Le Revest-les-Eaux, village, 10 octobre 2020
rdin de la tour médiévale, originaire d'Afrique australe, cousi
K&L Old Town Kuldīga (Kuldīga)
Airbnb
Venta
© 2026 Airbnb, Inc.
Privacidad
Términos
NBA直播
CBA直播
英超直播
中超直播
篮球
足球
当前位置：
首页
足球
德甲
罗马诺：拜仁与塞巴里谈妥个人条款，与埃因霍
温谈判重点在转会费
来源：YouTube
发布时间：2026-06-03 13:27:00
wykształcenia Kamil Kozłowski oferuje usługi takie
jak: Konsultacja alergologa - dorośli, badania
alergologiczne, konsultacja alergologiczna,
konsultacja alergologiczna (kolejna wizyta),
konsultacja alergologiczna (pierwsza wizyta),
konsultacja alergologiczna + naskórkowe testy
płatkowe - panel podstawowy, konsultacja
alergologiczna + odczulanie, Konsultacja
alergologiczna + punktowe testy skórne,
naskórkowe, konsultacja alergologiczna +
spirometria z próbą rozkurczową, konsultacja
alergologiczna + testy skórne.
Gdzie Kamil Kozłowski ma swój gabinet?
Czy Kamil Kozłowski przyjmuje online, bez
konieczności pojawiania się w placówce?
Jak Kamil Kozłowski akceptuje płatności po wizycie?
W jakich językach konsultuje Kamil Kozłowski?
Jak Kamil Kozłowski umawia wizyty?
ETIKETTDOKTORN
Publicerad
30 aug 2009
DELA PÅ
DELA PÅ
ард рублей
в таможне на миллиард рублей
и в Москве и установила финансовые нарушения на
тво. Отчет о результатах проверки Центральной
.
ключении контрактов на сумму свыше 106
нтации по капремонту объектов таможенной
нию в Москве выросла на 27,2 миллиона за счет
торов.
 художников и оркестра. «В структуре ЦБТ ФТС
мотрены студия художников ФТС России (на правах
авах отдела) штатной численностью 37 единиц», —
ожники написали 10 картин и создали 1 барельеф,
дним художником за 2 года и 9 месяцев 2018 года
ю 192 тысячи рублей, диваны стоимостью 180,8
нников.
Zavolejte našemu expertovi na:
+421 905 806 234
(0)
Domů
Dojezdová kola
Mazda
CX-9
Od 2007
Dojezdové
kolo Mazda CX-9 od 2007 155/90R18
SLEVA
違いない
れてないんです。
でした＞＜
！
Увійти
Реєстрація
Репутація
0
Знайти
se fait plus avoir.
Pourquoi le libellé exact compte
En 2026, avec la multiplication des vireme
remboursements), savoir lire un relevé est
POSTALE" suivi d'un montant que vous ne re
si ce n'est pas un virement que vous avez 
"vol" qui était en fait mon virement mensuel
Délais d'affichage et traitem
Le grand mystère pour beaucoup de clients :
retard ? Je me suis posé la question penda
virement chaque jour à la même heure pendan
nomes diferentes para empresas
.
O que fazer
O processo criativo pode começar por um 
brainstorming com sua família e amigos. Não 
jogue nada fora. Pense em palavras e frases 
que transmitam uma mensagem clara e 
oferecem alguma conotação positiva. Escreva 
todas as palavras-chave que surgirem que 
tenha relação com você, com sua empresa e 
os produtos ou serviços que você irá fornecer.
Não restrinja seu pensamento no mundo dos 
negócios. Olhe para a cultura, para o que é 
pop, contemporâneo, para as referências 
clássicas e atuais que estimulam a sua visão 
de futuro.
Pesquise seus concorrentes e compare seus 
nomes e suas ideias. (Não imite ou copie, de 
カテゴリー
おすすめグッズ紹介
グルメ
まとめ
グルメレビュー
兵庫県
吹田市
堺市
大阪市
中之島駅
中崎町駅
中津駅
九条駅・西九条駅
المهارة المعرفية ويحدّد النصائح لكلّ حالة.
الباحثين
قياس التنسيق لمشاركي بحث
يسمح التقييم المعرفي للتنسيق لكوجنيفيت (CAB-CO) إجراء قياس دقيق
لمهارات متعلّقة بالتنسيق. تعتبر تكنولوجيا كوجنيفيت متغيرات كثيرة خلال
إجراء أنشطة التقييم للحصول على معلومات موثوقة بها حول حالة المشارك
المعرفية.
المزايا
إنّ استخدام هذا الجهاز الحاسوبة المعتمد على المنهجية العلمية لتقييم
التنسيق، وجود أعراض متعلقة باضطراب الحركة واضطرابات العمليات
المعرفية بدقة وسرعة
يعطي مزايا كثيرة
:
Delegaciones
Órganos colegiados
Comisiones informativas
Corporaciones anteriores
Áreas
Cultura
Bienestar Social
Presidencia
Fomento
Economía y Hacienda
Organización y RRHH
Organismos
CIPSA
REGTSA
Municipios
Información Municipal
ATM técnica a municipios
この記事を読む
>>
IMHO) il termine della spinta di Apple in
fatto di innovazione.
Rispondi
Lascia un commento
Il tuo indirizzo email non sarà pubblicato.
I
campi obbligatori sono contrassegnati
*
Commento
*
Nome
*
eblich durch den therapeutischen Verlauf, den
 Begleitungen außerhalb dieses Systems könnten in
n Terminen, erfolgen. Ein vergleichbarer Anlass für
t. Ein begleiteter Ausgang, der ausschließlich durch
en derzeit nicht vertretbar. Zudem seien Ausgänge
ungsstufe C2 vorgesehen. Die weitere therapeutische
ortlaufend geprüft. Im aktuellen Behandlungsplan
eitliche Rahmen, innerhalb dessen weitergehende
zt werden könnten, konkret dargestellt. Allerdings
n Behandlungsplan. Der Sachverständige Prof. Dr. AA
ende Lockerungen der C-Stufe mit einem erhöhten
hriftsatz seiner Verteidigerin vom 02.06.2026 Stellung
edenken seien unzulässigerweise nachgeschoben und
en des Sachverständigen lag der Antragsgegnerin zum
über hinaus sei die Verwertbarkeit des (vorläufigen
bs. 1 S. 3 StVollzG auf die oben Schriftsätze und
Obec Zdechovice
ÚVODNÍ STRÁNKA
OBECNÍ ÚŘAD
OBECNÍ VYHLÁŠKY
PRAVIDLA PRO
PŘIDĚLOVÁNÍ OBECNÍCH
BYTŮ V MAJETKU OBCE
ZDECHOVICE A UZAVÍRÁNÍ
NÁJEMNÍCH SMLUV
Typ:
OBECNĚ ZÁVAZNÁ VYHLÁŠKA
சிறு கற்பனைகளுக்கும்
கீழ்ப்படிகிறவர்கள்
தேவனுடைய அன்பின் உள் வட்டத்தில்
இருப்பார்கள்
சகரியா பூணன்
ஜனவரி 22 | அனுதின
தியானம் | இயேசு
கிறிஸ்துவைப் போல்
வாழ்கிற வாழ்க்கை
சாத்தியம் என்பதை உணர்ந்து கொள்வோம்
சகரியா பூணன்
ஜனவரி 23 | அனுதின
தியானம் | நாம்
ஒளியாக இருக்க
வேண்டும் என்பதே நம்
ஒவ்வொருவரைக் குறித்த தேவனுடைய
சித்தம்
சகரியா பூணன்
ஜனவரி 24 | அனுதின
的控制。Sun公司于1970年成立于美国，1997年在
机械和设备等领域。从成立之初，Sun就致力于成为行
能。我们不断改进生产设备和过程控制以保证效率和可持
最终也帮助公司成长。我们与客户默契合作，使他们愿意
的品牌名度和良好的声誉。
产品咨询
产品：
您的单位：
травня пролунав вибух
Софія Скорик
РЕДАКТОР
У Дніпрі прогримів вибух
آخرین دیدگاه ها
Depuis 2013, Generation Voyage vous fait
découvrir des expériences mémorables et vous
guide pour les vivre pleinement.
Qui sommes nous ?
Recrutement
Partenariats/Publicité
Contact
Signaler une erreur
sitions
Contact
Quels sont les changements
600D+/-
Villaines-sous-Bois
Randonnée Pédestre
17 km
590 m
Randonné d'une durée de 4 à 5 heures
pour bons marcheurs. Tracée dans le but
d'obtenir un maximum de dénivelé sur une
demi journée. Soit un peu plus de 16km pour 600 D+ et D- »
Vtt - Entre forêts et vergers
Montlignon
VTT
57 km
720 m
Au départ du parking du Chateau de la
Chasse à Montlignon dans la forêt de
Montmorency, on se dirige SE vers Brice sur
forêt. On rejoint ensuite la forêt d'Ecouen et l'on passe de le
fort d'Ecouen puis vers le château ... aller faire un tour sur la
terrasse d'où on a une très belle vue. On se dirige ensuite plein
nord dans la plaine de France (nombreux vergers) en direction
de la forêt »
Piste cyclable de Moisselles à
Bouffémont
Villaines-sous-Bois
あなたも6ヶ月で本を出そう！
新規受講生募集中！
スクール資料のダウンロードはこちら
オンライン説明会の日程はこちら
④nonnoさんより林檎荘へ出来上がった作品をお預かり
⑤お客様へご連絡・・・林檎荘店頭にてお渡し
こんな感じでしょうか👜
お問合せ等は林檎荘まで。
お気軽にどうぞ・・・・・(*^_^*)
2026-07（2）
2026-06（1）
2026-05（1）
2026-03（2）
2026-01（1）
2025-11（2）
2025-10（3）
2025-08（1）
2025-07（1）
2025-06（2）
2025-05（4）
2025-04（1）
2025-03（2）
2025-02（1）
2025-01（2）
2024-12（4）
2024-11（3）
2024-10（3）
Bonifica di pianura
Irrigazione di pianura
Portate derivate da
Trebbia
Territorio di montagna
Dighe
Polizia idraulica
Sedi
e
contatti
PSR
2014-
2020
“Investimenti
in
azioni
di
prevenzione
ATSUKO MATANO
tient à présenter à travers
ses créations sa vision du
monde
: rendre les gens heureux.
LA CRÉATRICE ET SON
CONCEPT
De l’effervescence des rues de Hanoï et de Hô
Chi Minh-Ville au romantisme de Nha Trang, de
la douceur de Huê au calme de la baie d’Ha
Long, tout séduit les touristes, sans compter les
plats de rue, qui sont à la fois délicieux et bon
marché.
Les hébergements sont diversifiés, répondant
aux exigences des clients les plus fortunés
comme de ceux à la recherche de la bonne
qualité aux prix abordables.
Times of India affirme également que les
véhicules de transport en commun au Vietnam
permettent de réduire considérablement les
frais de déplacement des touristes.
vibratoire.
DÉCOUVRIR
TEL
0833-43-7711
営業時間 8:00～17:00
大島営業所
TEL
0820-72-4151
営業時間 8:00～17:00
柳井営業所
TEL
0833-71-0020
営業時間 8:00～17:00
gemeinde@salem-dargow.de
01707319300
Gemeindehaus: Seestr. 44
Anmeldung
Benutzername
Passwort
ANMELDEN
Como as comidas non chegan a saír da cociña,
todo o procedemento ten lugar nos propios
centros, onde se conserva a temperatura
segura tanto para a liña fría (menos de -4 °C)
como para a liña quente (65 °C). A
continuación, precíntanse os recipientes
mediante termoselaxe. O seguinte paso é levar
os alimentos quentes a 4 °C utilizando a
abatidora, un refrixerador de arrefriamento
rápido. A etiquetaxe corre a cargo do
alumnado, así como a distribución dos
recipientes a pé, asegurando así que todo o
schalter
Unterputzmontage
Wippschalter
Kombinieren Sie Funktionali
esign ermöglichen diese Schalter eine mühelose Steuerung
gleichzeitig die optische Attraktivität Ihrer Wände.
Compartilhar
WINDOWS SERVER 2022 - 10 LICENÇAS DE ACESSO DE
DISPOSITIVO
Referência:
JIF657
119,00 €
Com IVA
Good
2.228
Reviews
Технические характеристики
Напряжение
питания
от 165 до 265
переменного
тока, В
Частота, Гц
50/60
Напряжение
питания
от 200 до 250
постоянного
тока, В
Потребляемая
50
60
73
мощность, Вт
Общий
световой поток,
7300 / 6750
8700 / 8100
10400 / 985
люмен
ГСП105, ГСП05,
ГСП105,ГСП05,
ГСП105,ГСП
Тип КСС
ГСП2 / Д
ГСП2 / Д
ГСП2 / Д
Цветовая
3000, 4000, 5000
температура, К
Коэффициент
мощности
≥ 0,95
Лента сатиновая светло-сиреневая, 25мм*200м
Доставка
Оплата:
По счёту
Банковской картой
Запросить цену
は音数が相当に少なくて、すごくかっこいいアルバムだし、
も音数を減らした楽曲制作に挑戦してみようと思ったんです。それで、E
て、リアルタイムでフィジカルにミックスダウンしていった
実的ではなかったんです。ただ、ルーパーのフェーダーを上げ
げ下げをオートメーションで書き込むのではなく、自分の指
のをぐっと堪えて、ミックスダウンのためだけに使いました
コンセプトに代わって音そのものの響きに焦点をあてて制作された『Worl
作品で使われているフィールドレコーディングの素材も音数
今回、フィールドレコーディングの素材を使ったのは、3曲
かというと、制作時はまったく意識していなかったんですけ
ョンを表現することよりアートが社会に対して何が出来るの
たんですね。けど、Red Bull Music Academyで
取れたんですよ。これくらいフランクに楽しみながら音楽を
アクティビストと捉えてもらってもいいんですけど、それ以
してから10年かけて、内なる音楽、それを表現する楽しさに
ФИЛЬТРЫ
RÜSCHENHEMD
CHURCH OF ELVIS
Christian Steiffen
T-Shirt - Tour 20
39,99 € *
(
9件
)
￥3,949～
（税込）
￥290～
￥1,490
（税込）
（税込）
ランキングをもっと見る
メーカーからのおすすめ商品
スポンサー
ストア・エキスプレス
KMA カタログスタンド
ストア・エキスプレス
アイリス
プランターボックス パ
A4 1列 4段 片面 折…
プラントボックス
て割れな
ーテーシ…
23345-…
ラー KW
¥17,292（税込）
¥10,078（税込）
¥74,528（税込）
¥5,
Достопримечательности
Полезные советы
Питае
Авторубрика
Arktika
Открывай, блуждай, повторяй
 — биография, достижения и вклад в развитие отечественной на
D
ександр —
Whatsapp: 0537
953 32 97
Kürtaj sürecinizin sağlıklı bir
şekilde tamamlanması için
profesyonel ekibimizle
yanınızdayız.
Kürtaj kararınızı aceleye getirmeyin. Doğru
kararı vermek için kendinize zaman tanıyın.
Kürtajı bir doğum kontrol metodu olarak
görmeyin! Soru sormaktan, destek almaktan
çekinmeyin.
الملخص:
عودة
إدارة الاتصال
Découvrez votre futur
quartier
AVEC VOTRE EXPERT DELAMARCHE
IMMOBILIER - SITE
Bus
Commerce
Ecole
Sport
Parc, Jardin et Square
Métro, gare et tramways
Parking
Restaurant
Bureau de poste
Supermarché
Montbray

+ + + + + + +

■ REQUEST ■
Working from the data above, extract solely the lines from the one containing "naskórkowe, konsultacja alergologiczna +" through the one containing "авах отдела) штатной", exactly as they appear, both included.

■ ANSWER TO THE PROBLEM ■
naskórkowe, konsultacja alergologiczna +
spirometria z próbą rozkurczową, konsultacja
alergologiczna + testy skórne.
Gdzie Kamil Kozłowski ma swój gabinet?
Czy Kamil Kozłowski przyjmuje online, bez
konieczności pojawiania się w placówce?
Jak Kamil Kozłowski akceptuje płatności po wizycie?
W jakich językach konsultuje Kamil Kozłowski?
Jak Kamil Kozłowski umawia wizyty?
ETIKETTDOKTORN
Publicerad
30 aug 2009
DELA PÅ
DELA PÅ
ард рублей
в таможне на миллиард рублей
и в Москве и установила финансовые нарушения на
тво. Отчет о результатах проверки Центральной
.
ключении контрактов на сумму свыше 106
нтации по капремонту объектов таможенной
нию в Москве выросла на 27,2 миллиона за счет
торов.
 художников и оркестра. «В структуре ЦБТ ФТС
мотрены студия художников ФТС России (на правах
авах отдела) штатной численностью 37 единиц», —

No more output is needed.